Poetry Changed My Life

Nathan Rodgers
November 11, 2022

How poetry led me down unexpected paths.

I majored in history, philosophy and political science in college, but I also loved poetry.

I memorized “Oh Me! Oh Life” by Whitman.

The last line of that poem:

“That the powerful play goes on, and you may contribute a verse.”

I wondered what my verse would be and how I could make it worthwhile.

I read and reread Robert Frost’s “The Road Not Taken” and knew that I wanted to take the “one less traveled”.

And while Thoreau’s memoir Walden wasn’t poetry, at the time I read it as such.

I was drawn to the freedom he felt, and that he chose to live life on his own terms.
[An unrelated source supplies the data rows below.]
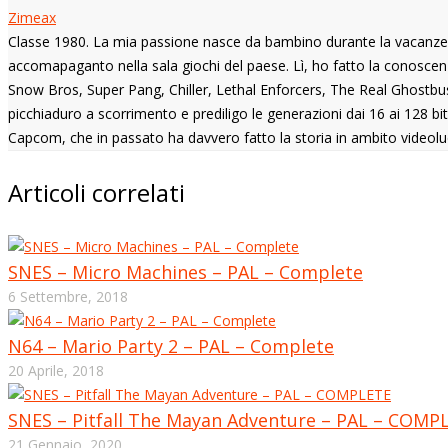
Zimeax
Classe 1980. La mia passione nasce da bambino durante la vacanze n
accomapaganto nella sala giochi del paese. Lì, ho fatto la conoscenza
Snow Bros, Super Pang, Chiller, Lethal Enforcers, The Real Ghostbust
picchiaduro a scorrimento e prediligo le generazioni dai 16 ai 128 b
Capcom, che in passato ha davvero fatto la storia in ambito videolu
Articoli correlati
SNES – Micro Machines – PAL – Complete
6 Settembre, 2018
N64 – Mario Party 2 – PAL – Complete
20 Aprile, 2018
SNES – Pitfall The Mayan Adventure – PAL – COMP
21 Gennaio, 2020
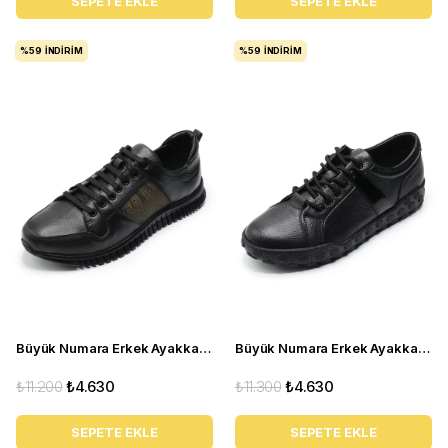
SEPETE EKLE
SEPETE EKLE
%59
İNDIRIM
%59
İNDIRIM
Büyük Numara Erkek Ayakkabı TR4113 Siyah
Büyük Numara Erkek Ayakkabı GOM6166 Siyah
₺11.200
₺4.630
₺11.300
₺4.630
SEPETE EKLE
SEPETE EKLE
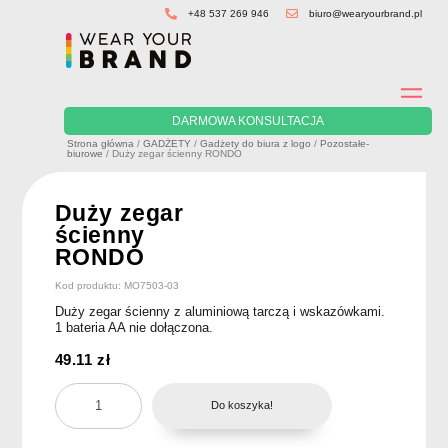
Skip
+48 537 269 946
biuro@wearyourbrand.pl
to
content
DARMOWA KONSULTACJA
Strona główna
/
GADŻETY
/
Gadżety do biura z logo
/
Pozostałe-
biurowe
/ Duży zegar ścienny RONDO
Duży zegar
ścienny
RONDO
Kod produktu: MO7503-03
Duży zegar ścienny z aluminiową tarczą i wskazówkami.
1 bateria AA nie dołączona.
49.11
zł
ilość
Do koszyka!
Duży
zegar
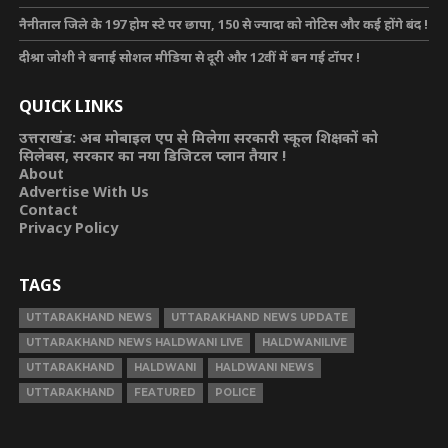
नैनीताल जिले के 197 होम स्टे पर छापा, 150 से ज्यादा को नोटिस और कई होंगे बंद !
दीश्रा जोशी ने बनाई सोशल मीडिया से दूरी और 12वीं में बन गई टॉपर !
QUICK LINKS
उत्तराखंड: अब मोबाइल एप से मिलेगा सरकारी स्कूल शिक्षकों को
सिलेबस, सरकार का नया डिजिटल प्लान तैयार !
About
Advertise With Us
Contact
Privacy Policy
TAGS
UTTARAKHAND NEWS
UTTARAKHAND NEWS UPDATE
UTTARAKHAND NEWS HALDWANI LIVE
HALDWANILIVE
UTTARAKHAND
HALDWANI
HALDWANI NEWS
UTTARAKHAND
FEATURED
POLICE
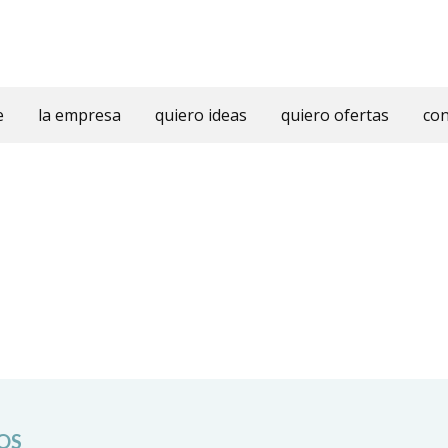
e
la empresa
quiero ideas
quiero ofertas
con
OS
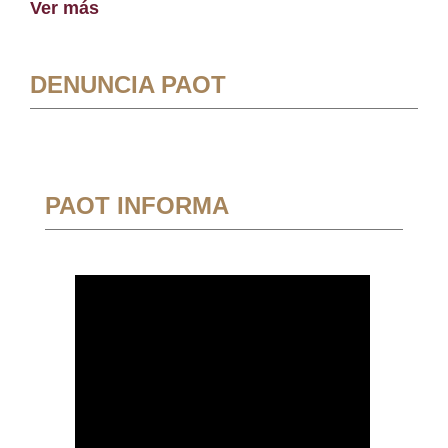
Ver más
DENUNCIA PAOT
PAOT INFORMA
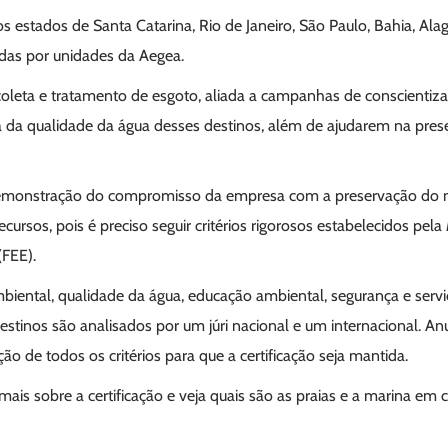
os estados de Santa Catarina, Rio de Janeiro, São Paulo, Bahia, Alag
das por unidades da Aegea.
oleta e tratamento de esgoto, aliada a campanhas de conscientiz
ia da qualidade da água desses destinos, além de ajudarem na pre
emonstração do compromisso da empresa com a preservação do 
cursos, pois é preciso seguir critérios rigorosos estabelecidos pela
(FEE).
biental, qualidade da água, educação ambiental, segurança e servi
estinos são analisados por um júri nacional e um internacional. A
de todos os critérios para que a certificação seja mantida.
 mais sobre a certificação e veja quais são as praias e a marina em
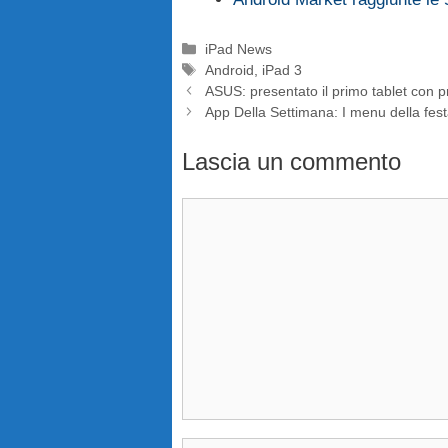
Categorie
iPad News
Tag
Android
,
iPad 3
ASUS: presentato il primo tablet con 
App Della Settimana: I menu della fes
Lascia un commento
Commento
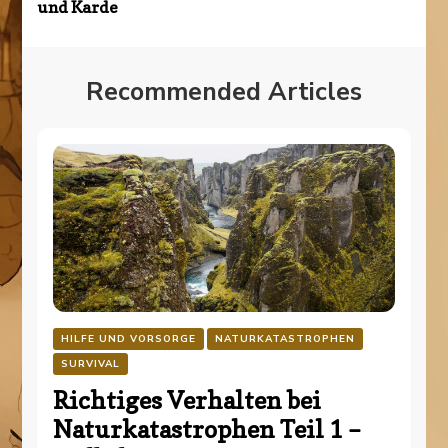
und Karde
Recommended Articles
HILFE UND VORSORGE
NATURKATASTROPHEN
SURVIVAL
Richtiges Verhalten bei
Naturkatastrophen Teil 1 –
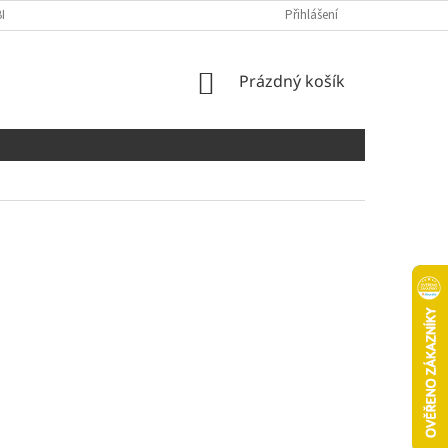
NÍCH ÚDAJŮ
COOKIES
Přihlášení
NÁKUPNÍ
Prázdný košík
KOŠÍK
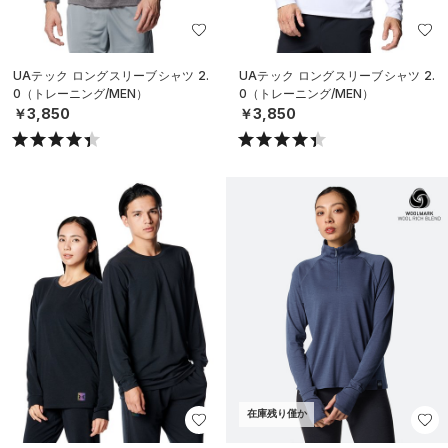
UAテック ロングスリーブシャツ 2.
UAテック ロングスリーブシャツ 2.
0（トレーニング/MEN）
0（トレーニング/MEN）
￥3,850
￥3,850
在庫残り僅か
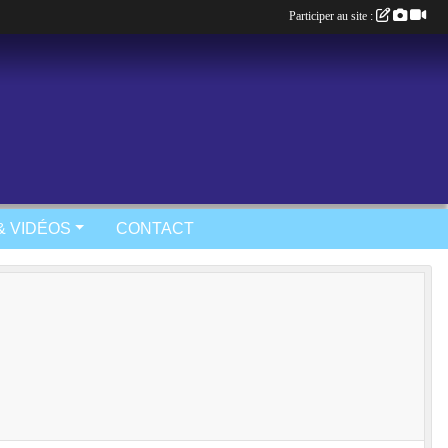
Participer au site :
& VIDÉOS
CONTACT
Several quotes have stayed with me for over two decades as I have navigated the challenges and opportunities my life has brought.

The one that has influenced me the most:

“I went to the woods because I wished to live deliberately, to front only the essential facts of life, and see if I could not learn what it had to teach, and not, when I came to die, discover that I had not lived.”

Influenced by those lines, at 21 I made a decision.

While many friends from my small Midwestern college were making plans to get jobs and get married, I took a different path.

I knew I didn’t want to wake up at 40, or 60, and discover that I had not lived.

And I wanted my verse to matter, to make a difference in the lives of others.

So I joined the Peace Corps and set off to live in Ukraine.

Later, I would move to New York City and get a job with UNICEF.

UNICEF gave me a chance to live in Thailand and Nepal, while visiting dozens of countries I never imagined getting to see like Afghanistan, Pakistan, and the Maldives. I was able to hike in the Himalayas, visit ancient temples, and make friends all over the world.

But I felt mediocrity setting in and the lines of those poems came back to me.

So I took another less traveled road.

I quit my six-figure job and went looking for something that was mine.

Which is how I ended up in Colombia building a first-of-its-kind nature lodge near Medellin.

I thought I had found my place.

But circumstances I’ve discussed elsewhere led me to end my involvement in the hotel’s operations and management, start my own business, and then move to Florida for family medical reasons.

I’m 43 now, and though many things in my life aren’t what I expected them to be, I can look back and say that I have lived my life.

I have done my best to make the world around me better.

And there is still (hopefully) much life to go, new adventures and experiences to be had, and more people I can help.